#### Exercise goal
From the data below, retype exactly the lines starting with the one that contains "ring tip: (346, 368)" and ending with the one that contains "pinky tip: (388, 387)", both included.

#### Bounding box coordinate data
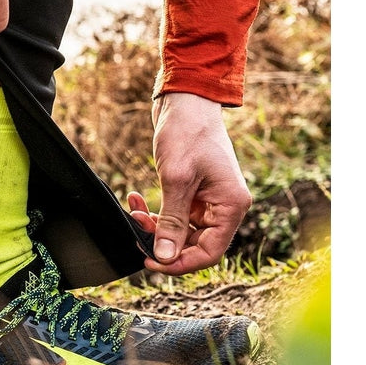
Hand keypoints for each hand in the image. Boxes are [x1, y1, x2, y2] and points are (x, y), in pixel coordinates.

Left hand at [128, 92, 250, 274]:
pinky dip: (155, 211)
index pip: (209, 252)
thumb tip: (165, 257)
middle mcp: (225, 206)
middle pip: (194, 244)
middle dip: (162, 241)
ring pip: (181, 231)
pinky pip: (175, 214)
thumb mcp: (177, 180)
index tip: (151, 261)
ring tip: (134, 210)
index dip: (179, 263)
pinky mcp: (194, 192)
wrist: (185, 101)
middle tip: (135, 231)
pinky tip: (136, 199)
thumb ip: (172, 222)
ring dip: (155, 225)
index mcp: (231, 206)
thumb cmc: (187, 133)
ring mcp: (210, 199)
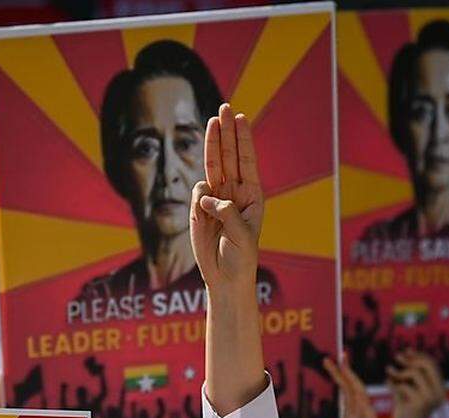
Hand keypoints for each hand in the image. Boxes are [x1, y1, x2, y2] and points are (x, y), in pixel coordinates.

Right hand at [191, 103, 263, 296]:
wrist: (224, 278)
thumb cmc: (240, 259)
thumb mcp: (241, 236)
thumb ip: (226, 212)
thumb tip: (205, 194)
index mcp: (251, 196)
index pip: (246, 161)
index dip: (243, 139)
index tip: (239, 118)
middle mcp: (234, 193)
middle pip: (230, 156)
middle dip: (227, 132)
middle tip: (224, 108)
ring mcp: (216, 199)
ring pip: (213, 165)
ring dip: (212, 144)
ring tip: (212, 121)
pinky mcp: (199, 209)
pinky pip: (196, 192)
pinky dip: (198, 195)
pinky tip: (203, 210)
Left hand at [287, 355, 383, 417]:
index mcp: (347, 416)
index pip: (344, 390)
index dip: (339, 375)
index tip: (328, 361)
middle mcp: (356, 416)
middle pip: (353, 388)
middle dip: (347, 371)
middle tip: (338, 355)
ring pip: (362, 397)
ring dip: (355, 382)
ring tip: (346, 368)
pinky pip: (368, 417)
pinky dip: (365, 407)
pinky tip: (361, 398)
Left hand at [386, 351, 444, 417]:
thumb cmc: (405, 407)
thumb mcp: (409, 387)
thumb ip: (410, 371)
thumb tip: (406, 351)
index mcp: (441, 389)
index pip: (432, 365)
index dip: (418, 356)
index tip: (406, 351)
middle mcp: (440, 394)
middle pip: (427, 365)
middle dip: (411, 359)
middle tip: (397, 357)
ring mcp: (431, 399)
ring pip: (415, 373)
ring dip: (399, 373)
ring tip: (390, 375)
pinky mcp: (419, 404)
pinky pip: (403, 385)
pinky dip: (393, 384)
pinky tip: (388, 387)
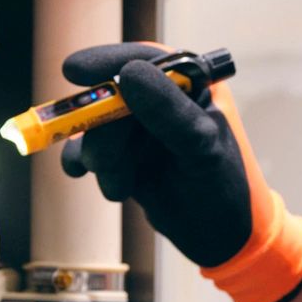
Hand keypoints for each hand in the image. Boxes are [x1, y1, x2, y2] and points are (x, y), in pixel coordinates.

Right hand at [58, 43, 301, 301]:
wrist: (226, 241)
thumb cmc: (227, 189)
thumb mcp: (201, 148)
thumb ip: (168, 111)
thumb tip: (128, 74)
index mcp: (192, 86)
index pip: (147, 59)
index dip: (108, 61)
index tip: (74, 71)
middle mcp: (163, 102)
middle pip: (111, 97)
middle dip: (104, 131)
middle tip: (107, 162)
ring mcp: (142, 131)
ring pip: (97, 128)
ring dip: (102, 159)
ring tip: (123, 187)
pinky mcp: (126, 158)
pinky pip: (88, 150)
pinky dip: (80, 162)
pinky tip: (80, 174)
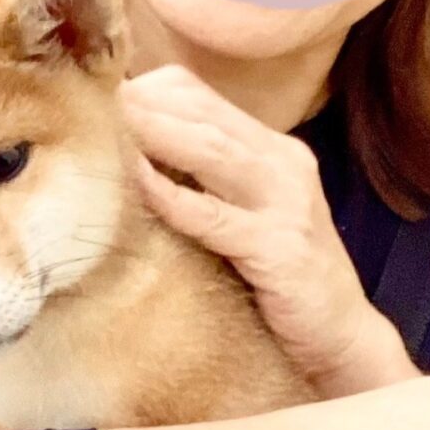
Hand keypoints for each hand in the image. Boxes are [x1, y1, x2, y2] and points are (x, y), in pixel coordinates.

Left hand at [120, 66, 413, 393]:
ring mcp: (286, 204)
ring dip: (155, 135)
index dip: (145, 91)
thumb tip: (129, 161)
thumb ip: (203, 183)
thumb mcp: (245, 215)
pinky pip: (217, 216)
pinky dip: (174, 197)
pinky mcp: (280, 249)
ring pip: (212, 151)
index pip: (200, 96)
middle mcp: (283, 165)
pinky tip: (137, 185)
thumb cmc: (281, 281)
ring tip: (107, 127)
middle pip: (202, 114)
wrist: (341, 337)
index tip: (97, 99)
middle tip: (87, 101)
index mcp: (273, 150)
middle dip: (142, 105)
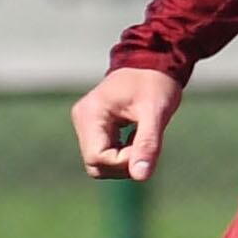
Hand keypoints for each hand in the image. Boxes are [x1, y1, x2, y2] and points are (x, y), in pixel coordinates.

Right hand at [70, 67, 183, 181]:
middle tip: (144, 144)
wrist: (153, 61)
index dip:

#### Written solution
ring tip: (346, 368)
pinky pip: (368, 417)
pinky dip: (365, 407)
pinky tip: (361, 398)
Left hand at [386, 351, 444, 417]:
thumb cmc: (405, 407)
thumb mcp: (409, 387)
thumb ip: (410, 371)
thumb tip: (406, 351)
index mcp: (441, 389)
index pip: (432, 365)
index dip: (418, 356)
index tip: (406, 351)
middle mcp: (440, 394)
middle pip: (427, 365)
middle dip: (411, 359)
middle tip: (397, 357)
ring mcp: (431, 399)
ring pip: (415, 373)
ring dip: (399, 373)
ring tip: (390, 375)
pinky mcp: (419, 404)
pinky pip: (403, 385)
pinky dip: (393, 384)
pinky tip: (388, 387)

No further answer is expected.